Николай Ростов между тем стоял на своем месте, ожидая зверя. По приближению и отдалению гона, по звукам голосов известных ему собак, по приближению, отдалению и возвышению голосов доезжачих, он чувствовал то, что совершалось в острове. Он знал, что в острове были прибылые (молодые) и матерые (старые) волки; он знал, что гончие разбились на две стаи, что где нибудь травили, и что что нибудь случилось неблагополучное. Он всякую секунду на свою сторону ждал зверя. Он делал тысячи различных предположений о том, как и с какой стороны побежит зверь и как он будет травить его. Надежда сменялась отчаянием. Несколько раз он обращался к Богу с мольбою о том, чтобы волк вышел на него; он молился с тем страстным и совестливым чувством, с которым молятся люди в минуты сильного волнения, зависящего от ничтожной причины. «Ну, что Тебе стоит, говорил он Богу, – сделать это для меня! Знаю, что Ты велик, и что грех Тебя просить об этом; но ради Бога сделай, чтобы на меня вылез матерый, и чтобы Карай, на глазах „дядюшки“, который вон оттуда смотрит, влепился ему мертвой хваткой в горло». Тысячу раз в эти полчаса упорным, напряженным и беспокойным взглядом окидывал Ростов опушку лесов с двумя редкими дубами над осиновым подседом, и овраг с измытым краем, и шапку дядюшки, чуть видневшегося из за куста направо.
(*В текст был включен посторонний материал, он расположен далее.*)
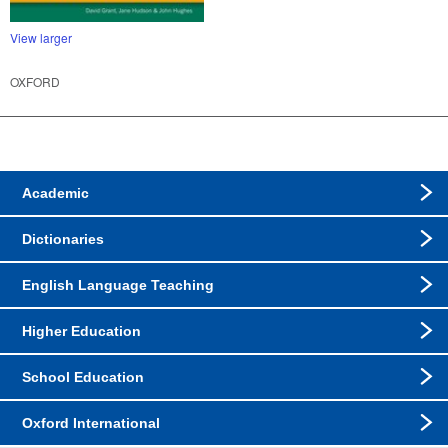
View larger
OXFORD
Academic
Dictionaries
English Language Teaching
Higher Education
School Education
Oxford International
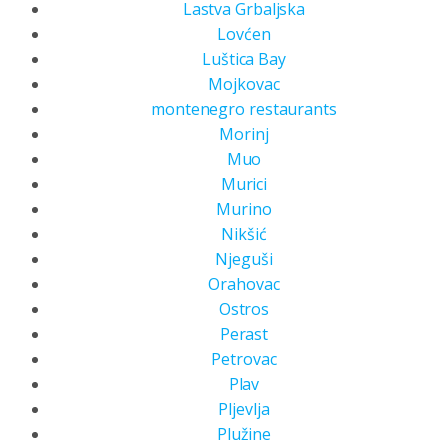
Lastva Grbaljska
Lovćen
Luštica Bay
Mojkovac
montenegro restaurants
Morinj
Muo
Murici
Murino
Nikšić
Njeguši
Orahovac
Ostros
Perast
Petrovac
Plav
Pljevlja
Plužine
«Нет, не будет этого счастья, думал Ростов, а что бы стоило! Не будет! Мне всегда, и в картах, и на войне, во всем несчастье». Аустерлиц и Долохов ярко, но быстро сменяясь, мелькали в его воображении. «Только один раз бы в жизни затравить матерого волка, больше я не желаю!» думал он, напрягая слух и зрение, оглядываясь налево и опять направо и прислушиваясь к малейшим оттенкам звуков гона. Он взглянул опять направо и увидал, что по пустынному полю навстречу к нему бежало что то. «Нет, это не может быть!» подумал Ростов, тяжело вздыхая, как вздыхает человек при совершении того, что было долго ожидаемо им. Совершилось величайшее счастье – и так просто, без шума, без блеска, без ознаменования. Ростов не верил своим глазам и сомнение это продолжалось более секунды. Волк бежал вперед и перепрыгнул тяжело рытвину, которая была на его дороге. Это был старый зверь, с седою спиной и с наеденным красноватым брюхом. Он бежал не торопливо, очевидно убежденный, что никто не видит его. Ростов не дыша оглянулся на собак. Они лежали, стояли, не видя волка и ничего не понимая. Старый Карай, завернув голову и оскалив желтые зубы, сердито отыскивая блоху, щелкал ими на задних ляжках.
– Улюлюлю! – шопотом, оттопыривая губы, проговорил Ростов. Собаки, дрогнув железками, вскочили, насторожив уши. Карай почесал свою ляжку и встал, насторожив уши и слегка мотнул хвостом, на котором висели войлоки шерсти.
– Пускать – не пускать? – говорил сам себе Николай в то время как волк подвигался к нему, отделяясь от леса. Вдруг вся физиономия волка изменилась; он вздрогнул, увидав еще вероятно никогда не виданные им человеческие глаза, устремленные на него, и слегка поворотив к охотнику голову, остановился – назад или вперед? Э! всё равно, вперед!… видно, – как будто сказал он сам себе, и пустился вперед, уже не оглядываясь, мягким, редким, вольным, но решительным скоком.